Un fait est établi : depuis la chute du Mur de Berlin et la fin de l'ère soviétique, les dictateurs et les hérauts des régimes totalitaires finiront par tomber. Quel qu'en soit le prix en vies humaines ou la durée de leur despotisme. Aujourd'hui, à l'automne du Printemps arabe, seul le régime syrien, pratiquement au banc de la communauté internationale, avec de nouvelles sanctions économiques de l'UE, se maintient en place. Contre la volonté du peuple syrien, qui se bat pour sa dignité, sa liberté et la fin du despotisme des Al-Assad. Pour une Syrie enfin libre de toute tutelle hégémonique.
++++++++
- Activité 1
Indiquez si chacune des affirmations suivantes concorde avec le texte sur le régime syrien, en citant les mots du texte qui permettent de trancher : (a) l'Union européenne a pris de nouvelles sanctions économiques contre ce régime ; (b) ce régime se maintient avec l'assentiment du peuple syrien ; (c) la chute des dictateurs est présentée comme assurée depuis la fin de la Seconde Guerre mondiale.
- Activité 2
Rédigez la suite du texte sur le régime syrien en partant de sa dernière phrase.
Les données ci-après proviennent d'une source distincte.

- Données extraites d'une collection
++++++++
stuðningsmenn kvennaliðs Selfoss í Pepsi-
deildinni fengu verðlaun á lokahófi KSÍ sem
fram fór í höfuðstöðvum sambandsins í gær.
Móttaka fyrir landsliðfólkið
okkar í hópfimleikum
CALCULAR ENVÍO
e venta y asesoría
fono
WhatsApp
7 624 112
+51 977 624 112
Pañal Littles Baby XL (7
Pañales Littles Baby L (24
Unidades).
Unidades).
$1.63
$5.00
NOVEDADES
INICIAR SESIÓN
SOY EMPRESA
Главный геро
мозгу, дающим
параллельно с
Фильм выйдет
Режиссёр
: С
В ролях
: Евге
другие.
++++++++
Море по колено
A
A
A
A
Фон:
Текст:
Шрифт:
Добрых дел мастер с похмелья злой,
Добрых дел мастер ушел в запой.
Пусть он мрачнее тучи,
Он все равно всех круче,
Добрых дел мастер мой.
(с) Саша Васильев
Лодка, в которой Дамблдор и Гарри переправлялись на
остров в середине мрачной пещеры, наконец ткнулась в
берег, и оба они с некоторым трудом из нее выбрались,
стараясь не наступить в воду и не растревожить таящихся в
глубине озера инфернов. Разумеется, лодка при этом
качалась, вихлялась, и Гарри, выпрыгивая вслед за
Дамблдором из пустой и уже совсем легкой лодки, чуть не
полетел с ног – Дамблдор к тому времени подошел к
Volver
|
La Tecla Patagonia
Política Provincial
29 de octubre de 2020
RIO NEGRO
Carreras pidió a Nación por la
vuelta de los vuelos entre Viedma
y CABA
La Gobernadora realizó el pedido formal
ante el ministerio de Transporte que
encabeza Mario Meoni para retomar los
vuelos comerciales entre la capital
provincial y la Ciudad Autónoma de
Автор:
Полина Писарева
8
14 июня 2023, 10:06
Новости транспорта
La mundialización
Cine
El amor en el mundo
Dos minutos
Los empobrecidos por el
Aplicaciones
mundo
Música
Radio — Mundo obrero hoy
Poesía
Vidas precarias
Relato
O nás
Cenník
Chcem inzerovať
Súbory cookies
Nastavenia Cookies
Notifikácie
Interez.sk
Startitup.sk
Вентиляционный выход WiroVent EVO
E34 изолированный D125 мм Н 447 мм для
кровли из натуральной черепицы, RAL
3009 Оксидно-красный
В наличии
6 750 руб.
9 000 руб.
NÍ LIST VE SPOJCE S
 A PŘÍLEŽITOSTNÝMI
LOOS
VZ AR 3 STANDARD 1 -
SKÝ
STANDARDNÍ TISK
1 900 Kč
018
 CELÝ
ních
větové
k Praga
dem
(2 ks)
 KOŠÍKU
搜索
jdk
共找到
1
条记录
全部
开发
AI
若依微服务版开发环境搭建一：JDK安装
++++++++
- Réponse 1
(a) Oui : « avec de nouvelles sanctions économiques de l'UE ».
(b) Non : « Contre la volonté du peuple syrien ».
(c) Non : « depuis la chute du Mur de Berlin et la fin de l'ère soviétique ».

- Réponse 2
 Il y a presque une année, c'était la Tunisie qui basculait dans la contestation du régime en place, suivie par l'Egypte, le Yémen et la Libye. Avec la parenthèse douloureuse et encore saignante du Bahrein. Et, au moment où les Yéménites en ont fini avec le régime de Abdallah Salah, que les Egyptiens terminent le premier tour des législatives et que les Tunisiens filent tout droit vers les présidentielles, en Syrie, le régime de Bachar al-Assad ne veut pas lâcher prise. Il continue dans son aveuglement à ignorer les revendications d'ouverture politique, de la fin du despotisme et de l'amorce véritable de négociations avec l'opposition. Non, rien de tout cela ; au contraire, Bachar défie la communauté internationale et notamment les pays arabes en refusant la voie de la sagesse, celle qui voudrait qu'il accepte le plan de paix arabe et laisse tomber définitivement le langage des armes et de la violence. Et donner une réelle chance aux Syriens de se prendre en charge, maintenant que le peuple veut le changement, maintenant.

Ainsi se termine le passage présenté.